May 23, 2019 20:44 IST

In the next two years, reveals says R Rajagopalan, Modi-Shah will make a strong effort to woo the south.

Modi in Coorg

IMAGE: Prime Minister Narendra Damodardas Modi is welcomed in Coorg, Karnataka, during his election campaign. Photograph: Narendra Modi/Facebook

If there is one lesson to be learnt from the 2019 election, it is that south India marches to a different political tune.

There are seven major regional parties in the south -- the Telugu Desam Party, the Telangana Rashtriya Samithi, the Dravida Munnetra Kazhagam, the All India Anna Dravida Munnetra Kazhagam, the Janata Dal-Secular, the Yuvajana Shramika Raithu Congress Party and the Praja Rajyam Party.

The TDP's Nara Chandrababu Naidu paid the price for walking out of the National Democratic Alliance -- he had benefited from the Modi wave in 2014.

While he spent time trying to gather support against Narendra Damodardas Modi in Delhi, Lucknow and Kolkata, Yeduguri Sandinti Jaganmohan Reddy -- angry, since he had been ignored by Rahul and Sonia Gandhi after the death of his father, then Andhra Pradesh chief minister Dr Y S Rajasekhar Reddy in 2009 -- was steadily chipping away the TDP's base.

The leads for the Andhra Pradesh state election show the YSRC ahead in 147 seats and the TDP reduced to a minuscule 27.

In the Lok Sabha elections, Reddy's YSRC is leading in all 25 seats, which could make it the third largest party in the Lok Sabha after Rahul Gandhi's Indian National Congress.

 

Haradanahalli Doddegowda Deve Gowda, whose party the JD-S claims Karnataka as its stronghold, has been Modi-swept away.

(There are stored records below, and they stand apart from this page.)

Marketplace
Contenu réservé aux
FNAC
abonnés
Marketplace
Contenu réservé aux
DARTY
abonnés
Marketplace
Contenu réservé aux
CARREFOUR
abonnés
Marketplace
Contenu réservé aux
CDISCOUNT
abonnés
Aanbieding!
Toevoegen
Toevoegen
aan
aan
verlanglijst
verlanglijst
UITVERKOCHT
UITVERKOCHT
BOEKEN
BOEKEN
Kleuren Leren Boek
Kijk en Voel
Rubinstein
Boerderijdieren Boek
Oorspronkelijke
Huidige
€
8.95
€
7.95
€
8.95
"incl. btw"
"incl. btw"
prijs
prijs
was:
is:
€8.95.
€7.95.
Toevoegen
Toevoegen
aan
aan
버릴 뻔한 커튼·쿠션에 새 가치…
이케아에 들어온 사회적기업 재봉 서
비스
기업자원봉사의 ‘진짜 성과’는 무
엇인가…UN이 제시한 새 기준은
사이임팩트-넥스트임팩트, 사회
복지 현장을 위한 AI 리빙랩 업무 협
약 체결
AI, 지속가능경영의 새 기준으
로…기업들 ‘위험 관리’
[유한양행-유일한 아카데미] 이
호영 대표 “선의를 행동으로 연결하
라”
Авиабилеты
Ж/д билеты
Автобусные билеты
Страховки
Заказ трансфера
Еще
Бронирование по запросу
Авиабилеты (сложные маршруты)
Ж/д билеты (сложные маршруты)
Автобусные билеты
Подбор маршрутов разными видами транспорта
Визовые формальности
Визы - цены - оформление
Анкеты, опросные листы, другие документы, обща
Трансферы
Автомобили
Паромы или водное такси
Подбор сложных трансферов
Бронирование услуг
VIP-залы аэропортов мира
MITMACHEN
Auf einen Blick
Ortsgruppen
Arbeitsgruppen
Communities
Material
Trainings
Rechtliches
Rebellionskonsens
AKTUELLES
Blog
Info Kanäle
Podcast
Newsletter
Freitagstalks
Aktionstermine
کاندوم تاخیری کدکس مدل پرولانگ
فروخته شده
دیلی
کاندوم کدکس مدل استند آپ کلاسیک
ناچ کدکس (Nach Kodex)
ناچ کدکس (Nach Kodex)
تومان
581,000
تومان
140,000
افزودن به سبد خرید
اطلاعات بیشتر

Will the precarious JD-S-Congress-led state government survive this tsunaMo? Only time will tell.

In neighbouring Telangana, K Chandrasekhar Rao's TRS -- which claimed a landside victory in the recent assembly election -- has been battered by the Modi wave. The state has 17 Lok Sabha seats, of which KCR was hoping to win at least 16. Instead, the TRS is leading in just 8.

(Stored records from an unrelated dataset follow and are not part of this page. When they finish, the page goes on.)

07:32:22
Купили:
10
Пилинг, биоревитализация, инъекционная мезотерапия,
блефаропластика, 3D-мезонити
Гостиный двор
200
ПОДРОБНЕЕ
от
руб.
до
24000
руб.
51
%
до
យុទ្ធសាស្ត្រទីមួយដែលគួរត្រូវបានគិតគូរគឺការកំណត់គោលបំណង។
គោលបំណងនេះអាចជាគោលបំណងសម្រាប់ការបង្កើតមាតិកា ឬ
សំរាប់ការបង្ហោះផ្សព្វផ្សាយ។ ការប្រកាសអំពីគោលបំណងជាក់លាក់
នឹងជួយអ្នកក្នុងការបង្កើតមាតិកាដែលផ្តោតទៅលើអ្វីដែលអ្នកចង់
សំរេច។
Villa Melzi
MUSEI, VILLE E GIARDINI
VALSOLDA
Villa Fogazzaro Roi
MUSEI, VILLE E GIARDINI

In Tamil Nadu, Muthuvel Karunanidhi Stalin's DMK has allied with the Congress; the DMK is leading in 36 of the state's 39 Lok Sabha seats. The AIADMK is leading in just one.

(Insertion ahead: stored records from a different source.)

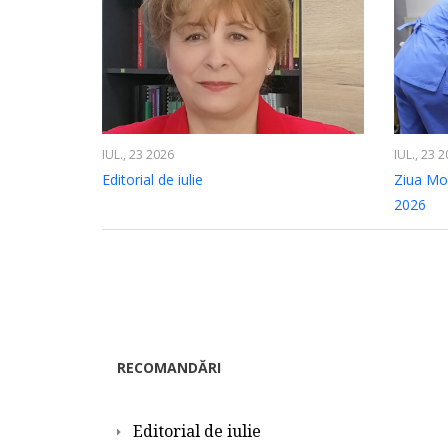
IUL., 23 2026
IUL., 23 
Editorial de iulie
Ziua Mon
2026
RECOMANDĂRI
Editorial de iulie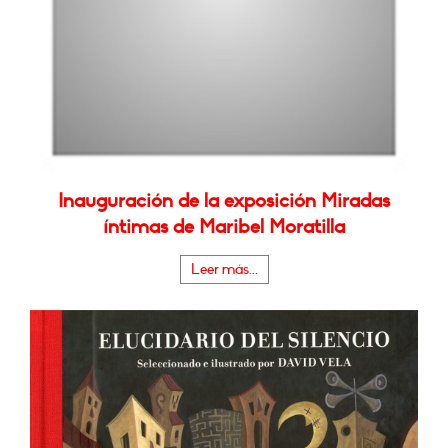
Inauguración de la exposición Miradas
íntimas de Maribel Moratilla
Leer más...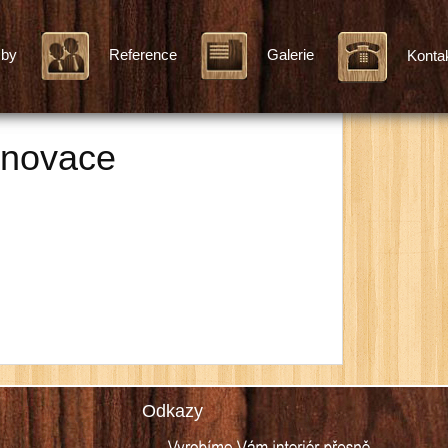
žby
Reference
Galerie
Konta
enovace
Odkazy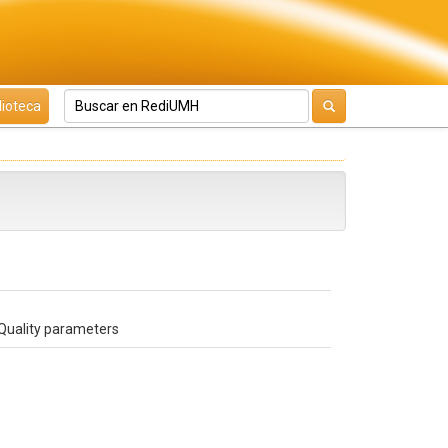
lioteca
: Quality parameters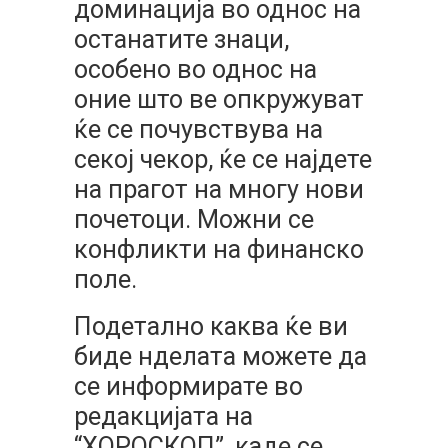
доминација во однос на
останатите знаци,
особено во однос на
оние што ве опкружуват
ќе се почувствува на
секој чекор, ќе се најдете
на прагот на многу нови
почетоци. Можни се
конфликти на финанско
поле.
Подетално каква ќе ви
биде нделата можете да
се информирате во
редакцијата на
“ХОРОСКОП”, каде се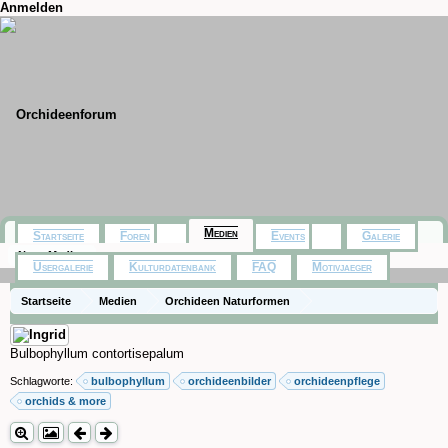
Anmelden
Medien
Startseite
Foren
Events
Galerie
Neue Medien
Usergalerie
Kulturdatenbank
FAQ
Motivjaeger
Startseite
Medien
Orchideen Naturformen
Bulbophyllum contortisepalum
Schlagworte:
bulbophyllum
orchideenbilder
orchideenpflege
orchids & more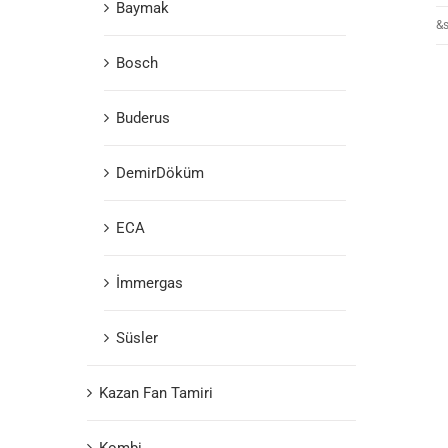
Baymak
&s
Bosch
Buderus
DemirDöküm
ECA
İmmergas
Süsler
Kazan Fan Tamiri
Kombi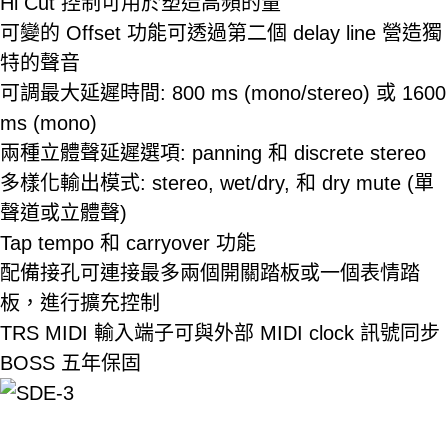
Hi Cut 控制可用於塑造高頻的量
可變的 Offset 功能可透過第二個 delay line 營造獨
特的聲音
可調最大延遲時間: 800 ms (mono/stereo) 或 1600
ms (mono)
兩種立體聲延遲選項: panning 和 discrete stereo
多樣化輸出模式: stereo, wet/dry, 和 dry mute (單
聲道或立體聲)
Tap tempo 和 carryover 功能
配備接孔可連接最多兩個開關踏板或一個表情踏
板，進行擴充控制
TRS MIDI 輸入端子可與外部 MIDI clock 訊號同步
BOSS 五年保固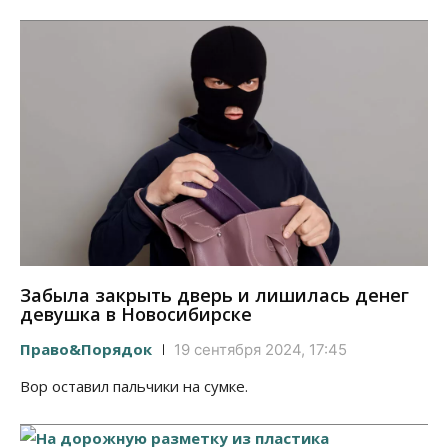
Забыла закрыть дверь и лишилась денег
девушка в Новосибирске
Право&Порядок
19 сентября 2024, 17:45
Вор оставил пальчики на сумке.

Kerala has refused to look at the BJP, with 15 of the 20 seats looking like they will go to the Congress.

Even as Modi and Amit Anilchandra Shah celebrate their massive victory, they have not forgotten the south.

They will soon turn their attention to Tamil Nadu, which goes to the polls in 2020. Their aim is to wrest Tamil Nadu from the Dravidian parties, just like they did Tripura from the Left Front in 2018.

They may also woo Jagan Reddy, who is already saying he is willing to support anyone who will support Andhra's interests.

What is clear is that, in the next two years, they will lay the groundwork to ensure south India gives the BJP at least 50 of its 132 Lok Sabha seats in 2024.